Digital mapping has located and recorded an array of World War 1 practice trenches and tunnels on a Ministry of Defence (MoD) construction site in the south of England.
The area in Larkhill on the MoD’s Salisbury Plain training area is being prepared for a housing development for returning service personnel. But the site was once used as an early 20th century practice ground to prepare troops for trench warfare.
Discovery of the tunnels prompted a full scale archaeological programme to map and record the underground locations of the features and recover artefacts.
Archaeologists had been able to survey and subsequently backfill the trench system at ground level. However,it was more difficult to map safely a network of tunnels underneath the trenches, so consultant Cundall was appointed to record the deeper tunnel network.
Cundall partner and geotechnical lead Jim Allen said only small depressions could initially be seen on the vast sloping landscape, giving indications that there were collapsed tunnels underneath. A layer of flint in the chalk ground, meant that ground penetrating radar and gradiometry could not be used. Instead, the team used resistivity surveying to locate the tunnels from ground level.
“The resistivity imaging involves putting out an electrical sensor along a linear array with electrodes at fixed intervals,” explains Allen. You then shoot a current into the ground and you measure the resistivity of the ground. Where you have a void or an air space, it’s much more resistant and less conductive than rock would be.”
To further map the tunnels Allen, suggested using digital technology.
“At first the MoD were asking us to provide a man riding cage, so they could excavate and then send someone in, but we advised not to go with that but that seemed overkill,” said Allen. “So we suggested if the tunnels were relatively shallow we should excavate at the point of collapse, up to 5m deep we make it safe, put a person in there and then use a laser scanner to map the tunnel’s inclination, orientation and extent.”
The ground was excavated around the collapse points and a laser scanner was fired through the tunnel. When a wall was hit, its position was marked on the ground surface and the process repeated to see if it was a turning point or the end of that particular system.
For tunnels deeper than 5m, a rotary drilling rig was used to create a bore hole and a down hole CCTV camera was used to explore the caverns underneath.
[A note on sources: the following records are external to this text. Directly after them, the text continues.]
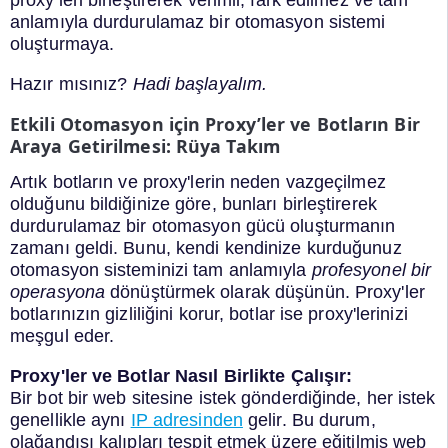
proxy’leri birleştirerek verimli, fark edilmez ve tam
anlamıyla durdurulamaz bir otomasyon sistemi
oluşturmaya.
Hazır mısınız?
Hadi başlayalım.
Etkili Otomasyon için Proxy’ler ve Botların Bir
Araya Getirilmesi: Rüya Takım
Artık botların ve proxy'lerin neden vazgeçilmez
olduğunu bildiğinize göre, bunları birleştirerek
durdurulamaz bir otomasyon gücü oluşturmanın
zamanı geldi. Bunu, kendi kendinize kurduğunuz
otomasyon sisteminizi tam anlamıyla
profesyonel bir
operasyona
dönüştürmek olarak düşünün. Proxy'ler
botlarınızın gizliliğini korur, botlar ise proxy'lerinizi
meşgul eder.
Proxy'ler ve Botlar Nasıl Birlikte Çalışır:
Bir bot bir web sitesine istek gönderdiğinde, her istek
genellikle aynı
IP adresinden
gelir. Bu durum,
olağandışı kalıpları tespit etmek üzere eğitilmiş web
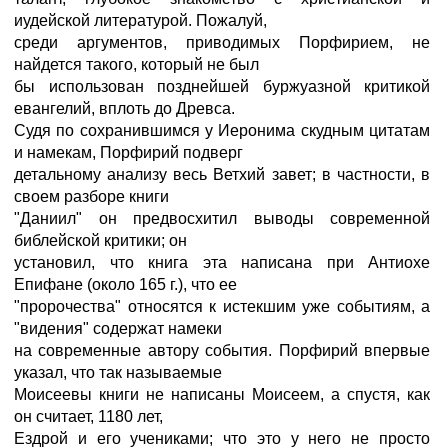
иудейской литературой. Пожалуй,
среди аргументов, приводимых Порфирием, не
найдется такого, который не был
бы использован позднейшей буржуазной критикой
евангелий, вплоть до Древса.
Судя по сохранившимся у Иеронима скудным цитатам
и намекам, Порфирий подверг
детальному анализу весь Ветхий завет; в частности, в
своем разборе книги
"Даниил" он предвосхитил выводы современной
библейской критики; он
установил, что книга эта написана при Антиохе
Епифане (около 165 г.), что ее
"пророчества" относятся к истекшим уже событиям, а
"видения" содержат намеки
на современные автору события. Порфирий впервые
указал, что так называемые
Моисеевы книги не написаны Моисеем, а спустя, как
он считает, 1180 лет,
Ездрой и его учениками; что это у него не просто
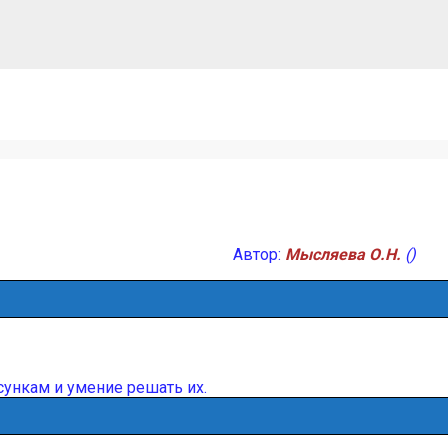
Автор:
Мысляева О.Н.
()
сункам и умение решать их.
A down hole laser scanner was used to map the deeper tunnel.
Although this method could have been used across the site, Allen said allowing archaeologists to gain access to the shallower tunnels meant artefacts could be retrieved and recorded.
“The archaeologists found there was a lot of graffiti on the walls,” said Allen. “On one tunnel a list of Australian soldiers was found, one of them they found, went on to get a Victoria Cross for the Battle of the Somme.
“The ammunition also provided a significant challenge.”
As the area was used as a practice ground, the team also came across live ammunition which had failed to detonate at the time.
“A UXO [unexploded ordnance] specialist called Dynasafe Bactec took control of excavations until they felt it was safe for our staff to enter,” said Allen.
“It was predominantly hand grenades and rifle grenades which were found on site, and the problem was that these were the ones which had been discharged and were fully live, but for some reason didn’t go off.
“One of the guys said to me, if you hit it with a shovel hard enough, you’ve probably got five seconds to run as far as you can.”
The ordnance were deemed too dangerous to move, so when some was found, the surrounding area was instantly isolated and at 4pm on most days the army bomb squad would arrive to detonate it. In one week around 45 live hand grenades were found.
In preparation for the housing development the shallow tunnels have now been backfilled and the deeper tunnels will be stabilised with drilling and grouting methods once the final layout of the development is known.